#### Given records
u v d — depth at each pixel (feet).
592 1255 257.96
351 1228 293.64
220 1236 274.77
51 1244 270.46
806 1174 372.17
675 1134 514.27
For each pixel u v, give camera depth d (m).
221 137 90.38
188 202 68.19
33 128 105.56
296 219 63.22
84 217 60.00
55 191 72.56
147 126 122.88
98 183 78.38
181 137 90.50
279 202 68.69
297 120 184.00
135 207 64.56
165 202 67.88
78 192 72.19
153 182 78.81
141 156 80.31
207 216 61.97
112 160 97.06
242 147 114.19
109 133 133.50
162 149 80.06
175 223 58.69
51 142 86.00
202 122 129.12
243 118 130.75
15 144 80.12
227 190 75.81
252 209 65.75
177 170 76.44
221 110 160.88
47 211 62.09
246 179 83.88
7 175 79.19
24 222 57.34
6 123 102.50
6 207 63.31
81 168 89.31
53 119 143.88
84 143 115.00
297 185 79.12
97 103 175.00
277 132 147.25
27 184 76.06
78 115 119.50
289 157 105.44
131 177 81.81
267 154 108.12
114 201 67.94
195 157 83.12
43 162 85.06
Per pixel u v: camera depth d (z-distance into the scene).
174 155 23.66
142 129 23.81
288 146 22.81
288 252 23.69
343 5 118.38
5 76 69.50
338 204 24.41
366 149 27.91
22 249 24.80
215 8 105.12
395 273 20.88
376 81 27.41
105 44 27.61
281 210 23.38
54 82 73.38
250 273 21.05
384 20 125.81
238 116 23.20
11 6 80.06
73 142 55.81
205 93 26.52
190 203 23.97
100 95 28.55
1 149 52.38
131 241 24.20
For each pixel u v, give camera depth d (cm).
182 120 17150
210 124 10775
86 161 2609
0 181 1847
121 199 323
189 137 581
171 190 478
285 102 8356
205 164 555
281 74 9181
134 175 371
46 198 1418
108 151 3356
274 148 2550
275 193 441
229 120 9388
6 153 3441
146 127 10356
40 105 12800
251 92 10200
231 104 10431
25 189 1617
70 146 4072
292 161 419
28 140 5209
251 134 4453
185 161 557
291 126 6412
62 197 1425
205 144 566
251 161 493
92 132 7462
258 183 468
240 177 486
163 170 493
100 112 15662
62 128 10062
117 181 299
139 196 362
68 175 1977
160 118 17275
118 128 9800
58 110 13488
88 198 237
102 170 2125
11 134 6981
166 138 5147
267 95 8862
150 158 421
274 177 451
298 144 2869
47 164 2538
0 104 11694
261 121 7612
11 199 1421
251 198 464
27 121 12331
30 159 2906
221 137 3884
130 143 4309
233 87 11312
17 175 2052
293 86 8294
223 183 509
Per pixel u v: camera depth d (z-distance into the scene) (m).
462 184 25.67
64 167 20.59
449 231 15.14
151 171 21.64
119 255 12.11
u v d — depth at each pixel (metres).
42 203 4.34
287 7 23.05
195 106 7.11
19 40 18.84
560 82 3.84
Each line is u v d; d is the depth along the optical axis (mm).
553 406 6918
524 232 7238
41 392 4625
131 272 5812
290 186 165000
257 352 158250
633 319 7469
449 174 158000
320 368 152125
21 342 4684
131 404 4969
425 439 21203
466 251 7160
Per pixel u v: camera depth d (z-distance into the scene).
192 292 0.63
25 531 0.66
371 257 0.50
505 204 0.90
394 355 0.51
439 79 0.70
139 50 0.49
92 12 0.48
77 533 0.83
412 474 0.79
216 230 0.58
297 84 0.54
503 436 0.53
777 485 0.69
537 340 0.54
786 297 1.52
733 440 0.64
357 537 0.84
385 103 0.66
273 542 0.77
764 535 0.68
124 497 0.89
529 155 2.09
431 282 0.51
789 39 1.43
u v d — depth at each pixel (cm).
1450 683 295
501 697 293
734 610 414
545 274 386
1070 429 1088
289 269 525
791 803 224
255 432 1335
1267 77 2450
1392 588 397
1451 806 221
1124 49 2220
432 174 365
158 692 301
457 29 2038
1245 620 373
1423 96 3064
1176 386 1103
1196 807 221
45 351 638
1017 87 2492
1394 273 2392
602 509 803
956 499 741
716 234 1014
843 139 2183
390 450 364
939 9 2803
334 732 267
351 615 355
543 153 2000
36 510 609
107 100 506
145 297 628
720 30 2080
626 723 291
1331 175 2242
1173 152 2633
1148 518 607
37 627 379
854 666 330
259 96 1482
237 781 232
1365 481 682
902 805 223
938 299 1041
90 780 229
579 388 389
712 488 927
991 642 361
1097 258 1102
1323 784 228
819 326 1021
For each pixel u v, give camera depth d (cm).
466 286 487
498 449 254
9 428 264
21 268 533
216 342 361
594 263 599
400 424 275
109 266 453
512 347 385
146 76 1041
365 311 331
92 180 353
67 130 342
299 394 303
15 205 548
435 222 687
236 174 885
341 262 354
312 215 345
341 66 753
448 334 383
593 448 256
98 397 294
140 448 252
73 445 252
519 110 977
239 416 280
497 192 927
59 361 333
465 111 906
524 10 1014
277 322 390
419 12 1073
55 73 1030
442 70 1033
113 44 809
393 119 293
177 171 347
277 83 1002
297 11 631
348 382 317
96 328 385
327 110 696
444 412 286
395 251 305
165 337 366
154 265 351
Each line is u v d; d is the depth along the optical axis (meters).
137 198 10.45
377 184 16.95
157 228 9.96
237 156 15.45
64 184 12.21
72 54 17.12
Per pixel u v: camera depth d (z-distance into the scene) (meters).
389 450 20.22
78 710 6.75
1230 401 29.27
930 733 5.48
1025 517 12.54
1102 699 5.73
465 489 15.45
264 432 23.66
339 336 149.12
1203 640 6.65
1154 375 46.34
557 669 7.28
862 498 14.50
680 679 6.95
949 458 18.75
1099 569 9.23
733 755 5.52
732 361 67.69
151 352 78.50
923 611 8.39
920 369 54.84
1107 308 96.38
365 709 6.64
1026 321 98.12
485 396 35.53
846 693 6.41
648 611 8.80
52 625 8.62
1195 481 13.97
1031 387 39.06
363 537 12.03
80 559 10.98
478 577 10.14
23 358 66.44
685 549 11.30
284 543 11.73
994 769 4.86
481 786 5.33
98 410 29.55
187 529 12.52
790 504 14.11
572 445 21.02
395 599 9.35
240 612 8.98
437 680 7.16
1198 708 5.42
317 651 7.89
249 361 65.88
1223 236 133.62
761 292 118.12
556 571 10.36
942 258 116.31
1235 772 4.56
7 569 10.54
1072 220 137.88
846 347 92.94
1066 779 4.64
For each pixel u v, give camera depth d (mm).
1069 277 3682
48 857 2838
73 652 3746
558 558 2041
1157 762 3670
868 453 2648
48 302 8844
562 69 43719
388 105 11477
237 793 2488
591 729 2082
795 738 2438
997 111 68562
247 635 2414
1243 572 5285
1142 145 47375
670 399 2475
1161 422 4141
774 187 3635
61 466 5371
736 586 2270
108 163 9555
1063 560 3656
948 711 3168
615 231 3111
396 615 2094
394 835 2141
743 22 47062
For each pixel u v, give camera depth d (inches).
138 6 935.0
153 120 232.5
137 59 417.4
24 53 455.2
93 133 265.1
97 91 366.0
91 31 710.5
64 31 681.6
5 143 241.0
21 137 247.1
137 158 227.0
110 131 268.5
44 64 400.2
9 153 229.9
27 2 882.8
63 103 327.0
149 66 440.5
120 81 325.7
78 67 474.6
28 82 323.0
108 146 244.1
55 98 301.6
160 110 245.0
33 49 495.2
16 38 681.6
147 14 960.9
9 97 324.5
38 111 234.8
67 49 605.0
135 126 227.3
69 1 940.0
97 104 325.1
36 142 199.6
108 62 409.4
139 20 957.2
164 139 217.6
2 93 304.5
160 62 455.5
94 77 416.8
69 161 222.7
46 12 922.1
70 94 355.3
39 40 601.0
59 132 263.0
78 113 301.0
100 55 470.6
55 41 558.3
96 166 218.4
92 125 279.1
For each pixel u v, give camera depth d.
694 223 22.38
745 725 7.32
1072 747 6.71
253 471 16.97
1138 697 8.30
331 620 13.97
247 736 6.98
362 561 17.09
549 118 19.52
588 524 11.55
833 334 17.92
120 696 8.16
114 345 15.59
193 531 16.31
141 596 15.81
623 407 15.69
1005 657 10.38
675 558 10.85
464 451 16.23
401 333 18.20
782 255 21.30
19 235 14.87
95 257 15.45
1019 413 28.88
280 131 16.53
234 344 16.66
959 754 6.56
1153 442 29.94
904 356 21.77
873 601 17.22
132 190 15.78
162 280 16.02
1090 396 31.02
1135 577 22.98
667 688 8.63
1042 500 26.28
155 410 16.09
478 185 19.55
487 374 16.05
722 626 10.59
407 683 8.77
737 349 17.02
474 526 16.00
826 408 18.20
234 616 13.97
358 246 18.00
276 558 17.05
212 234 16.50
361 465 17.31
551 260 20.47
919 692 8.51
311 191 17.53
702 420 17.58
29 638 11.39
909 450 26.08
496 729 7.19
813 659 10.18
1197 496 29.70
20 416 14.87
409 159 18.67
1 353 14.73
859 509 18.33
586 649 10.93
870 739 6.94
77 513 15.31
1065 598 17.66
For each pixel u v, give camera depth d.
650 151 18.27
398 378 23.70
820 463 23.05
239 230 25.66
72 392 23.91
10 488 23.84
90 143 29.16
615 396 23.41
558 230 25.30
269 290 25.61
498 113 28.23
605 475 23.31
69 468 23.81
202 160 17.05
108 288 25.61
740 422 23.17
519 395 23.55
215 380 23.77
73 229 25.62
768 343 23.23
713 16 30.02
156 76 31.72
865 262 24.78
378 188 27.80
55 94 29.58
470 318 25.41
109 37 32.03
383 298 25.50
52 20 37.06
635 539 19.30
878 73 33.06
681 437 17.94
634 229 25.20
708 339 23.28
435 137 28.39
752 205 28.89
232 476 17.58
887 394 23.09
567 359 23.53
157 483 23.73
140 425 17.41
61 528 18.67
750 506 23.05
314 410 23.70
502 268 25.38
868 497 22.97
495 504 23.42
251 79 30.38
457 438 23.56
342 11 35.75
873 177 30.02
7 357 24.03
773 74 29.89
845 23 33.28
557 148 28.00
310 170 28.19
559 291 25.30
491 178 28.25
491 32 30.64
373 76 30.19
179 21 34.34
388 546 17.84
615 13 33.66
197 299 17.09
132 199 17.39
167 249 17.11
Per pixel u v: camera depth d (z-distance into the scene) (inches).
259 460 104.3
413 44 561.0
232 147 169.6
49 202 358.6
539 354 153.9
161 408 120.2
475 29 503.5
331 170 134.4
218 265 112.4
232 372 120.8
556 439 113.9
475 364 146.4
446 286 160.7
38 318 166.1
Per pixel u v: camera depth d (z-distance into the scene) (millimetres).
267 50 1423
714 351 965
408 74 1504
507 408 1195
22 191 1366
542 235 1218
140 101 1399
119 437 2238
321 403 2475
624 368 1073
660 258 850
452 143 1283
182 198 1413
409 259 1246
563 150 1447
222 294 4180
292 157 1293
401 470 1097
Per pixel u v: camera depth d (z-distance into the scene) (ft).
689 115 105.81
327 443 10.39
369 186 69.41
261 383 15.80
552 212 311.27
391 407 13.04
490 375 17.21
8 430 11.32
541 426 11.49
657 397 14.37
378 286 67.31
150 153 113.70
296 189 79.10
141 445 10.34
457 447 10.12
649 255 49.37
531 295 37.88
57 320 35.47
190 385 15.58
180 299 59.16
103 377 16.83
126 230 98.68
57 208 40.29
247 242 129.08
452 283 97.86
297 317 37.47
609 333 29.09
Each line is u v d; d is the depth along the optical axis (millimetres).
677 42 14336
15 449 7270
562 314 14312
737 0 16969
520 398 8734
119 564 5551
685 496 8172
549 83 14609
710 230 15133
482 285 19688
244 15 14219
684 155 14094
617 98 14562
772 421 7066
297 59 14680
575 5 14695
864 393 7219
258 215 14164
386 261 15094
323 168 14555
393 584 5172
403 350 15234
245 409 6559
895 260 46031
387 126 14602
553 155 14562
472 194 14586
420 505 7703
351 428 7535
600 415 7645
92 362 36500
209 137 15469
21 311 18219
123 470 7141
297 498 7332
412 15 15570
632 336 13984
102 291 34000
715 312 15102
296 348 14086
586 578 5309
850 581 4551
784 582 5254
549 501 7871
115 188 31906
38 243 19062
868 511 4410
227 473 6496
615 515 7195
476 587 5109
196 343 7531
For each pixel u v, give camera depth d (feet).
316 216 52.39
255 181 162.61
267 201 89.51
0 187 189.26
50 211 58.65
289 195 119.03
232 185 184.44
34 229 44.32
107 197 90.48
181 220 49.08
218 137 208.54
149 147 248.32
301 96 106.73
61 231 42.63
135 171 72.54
########
The task>
The output should be exactly the lines above from the line containing "231 104 10431" to the line containing "25 531 0.66", inclusive, with no other lines.

The answer>
231 104 10431
25 189 1617
70 146 4072
292 161 419
28 140 5209
251 134 4453
185 161 557
291 126 6412
62 197 1425
205 144 566
251 161 493
92 132 7462
258 183 468
240 177 486
163 170 493
100 112 15662
62 128 10062
117 181 299
139 196 362
68 175 1977
160 118 17275
118 128 9800
58 110 13488
88 198 237
102 170 2125
11 134 6981
166 138 5147
267 95 8862
150 158 421
274 177 451
298 144 2869
47 164 2538
0 104 11694
261 121 7612
11 199 1421
251 198 464
27 121 12331
30 159 2906
221 137 3884
130 143 4309
233 87 11312
17 175 2052
293 86 8294
223 183 509
Per pixel u v: camera depth d (z-distance into the scene) (m).
462 184 25.67
64 167 20.59
449 231 15.14
151 171 21.64
119 255 12.11
u v d — depth at each pixel (metres).
42 203 4.34
287 7 23.05
195 106 7.11
19 40 18.84
560 82 3.84
Each line is u v d; d is the depth along the optical axis (mm).
553 406 6918
524 232 7238
41 392 4625
131 272 5812
290 186 165000
257 352 158250
633 319 7469
449 174 158000
320 368 152125
21 342 4684
131 404 4969
425 439 21203
466 251 7160
Per pixel u v: camera depth d (z-distance into the scene).
192 292 0.63
25 531 0.66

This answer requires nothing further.